The city life is starting to grate on me, and I can feel this South East Asia break is more necessary than ever. However, I have had a little boost this month, as I cannot deny that London is a wonderful place to live come November.
As it get's colder, people gladly reach for new coats, boots and scarves, and for a while the cold feels like a novelty, and red noses and cheeks flushed with chill are endearing. The first morning I saw my breath I shivered with excitement and was glad for my new multi coloured mittens as I crunched purposefully over the first sprinkling of frost on the grass. The delicate dusting of frost is not the only beauty nature offers us in November. She also gives as the rusts, reds and russets of autumn, the leaves turning before they drop off the trees and cushion the pavement in a rustling carpet. The colours are a show I missed out on live in the wonderful but steady climate of Durban for most of my life. Now the foliage fills me with wonder as I whizz past it on busses and trains, and I find myself picking up fallen leaves on my way home, and finding them crushed and crumpled days letter in my pockets.

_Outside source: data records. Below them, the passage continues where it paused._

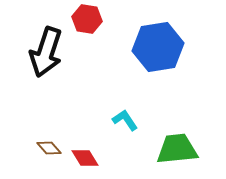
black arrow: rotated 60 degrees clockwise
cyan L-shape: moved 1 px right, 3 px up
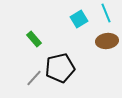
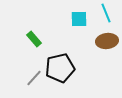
cyan square: rotated 30 degrees clockwise
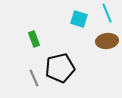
cyan line: moved 1 px right
cyan square: rotated 18 degrees clockwise
green rectangle: rotated 21 degrees clockwise
gray line: rotated 66 degrees counterclockwise
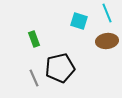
cyan square: moved 2 px down
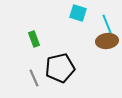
cyan line: moved 11 px down
cyan square: moved 1 px left, 8 px up
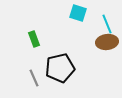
brown ellipse: moved 1 px down
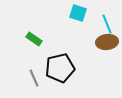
green rectangle: rotated 35 degrees counterclockwise
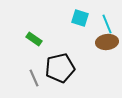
cyan square: moved 2 px right, 5 px down
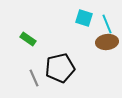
cyan square: moved 4 px right
green rectangle: moved 6 px left
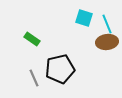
green rectangle: moved 4 px right
black pentagon: moved 1 px down
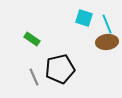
gray line: moved 1 px up
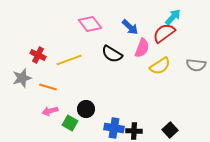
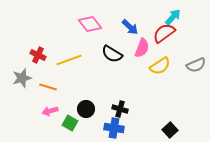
gray semicircle: rotated 30 degrees counterclockwise
black cross: moved 14 px left, 22 px up; rotated 14 degrees clockwise
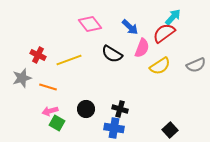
green square: moved 13 px left
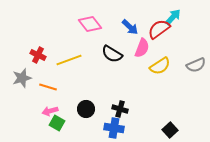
red semicircle: moved 5 px left, 4 px up
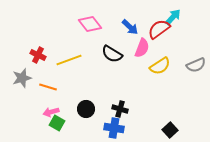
pink arrow: moved 1 px right, 1 px down
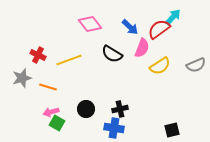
black cross: rotated 28 degrees counterclockwise
black square: moved 2 px right; rotated 28 degrees clockwise
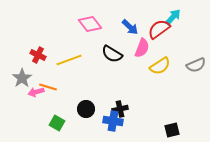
gray star: rotated 18 degrees counterclockwise
pink arrow: moved 15 px left, 20 px up
blue cross: moved 1 px left, 7 px up
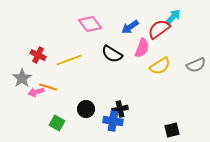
blue arrow: rotated 102 degrees clockwise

November air carries the non threatening scent of gun powder as fireworks light up the skies in flares of celebration. This year it threatened rain, as usual, but people turned out in hoardes on Clapham Common for an impressive show. My brother Rory laughed as I Oohed and Aahed at the pops and bangs. Fireworks fill me with that wonder that gets harder to hold onto the older you get. They are magical, and incomprehensible for an artistic soul like myself who has no knowledge of the endless possibilities of Chemistry.
And so, I love November - despite the corporate crappiness of early onset Christmas, with every coffee chain printing red ribbons on their cups and stores exploding in tinsel in early October, I am still somewhat entranced by the twinkly lights adorning Oxford Street and Regent Street. I look forward to the mulled wine and mince pies and mistletoe that accompanies this beginning of winter, and despite the cold I am glad I live in London.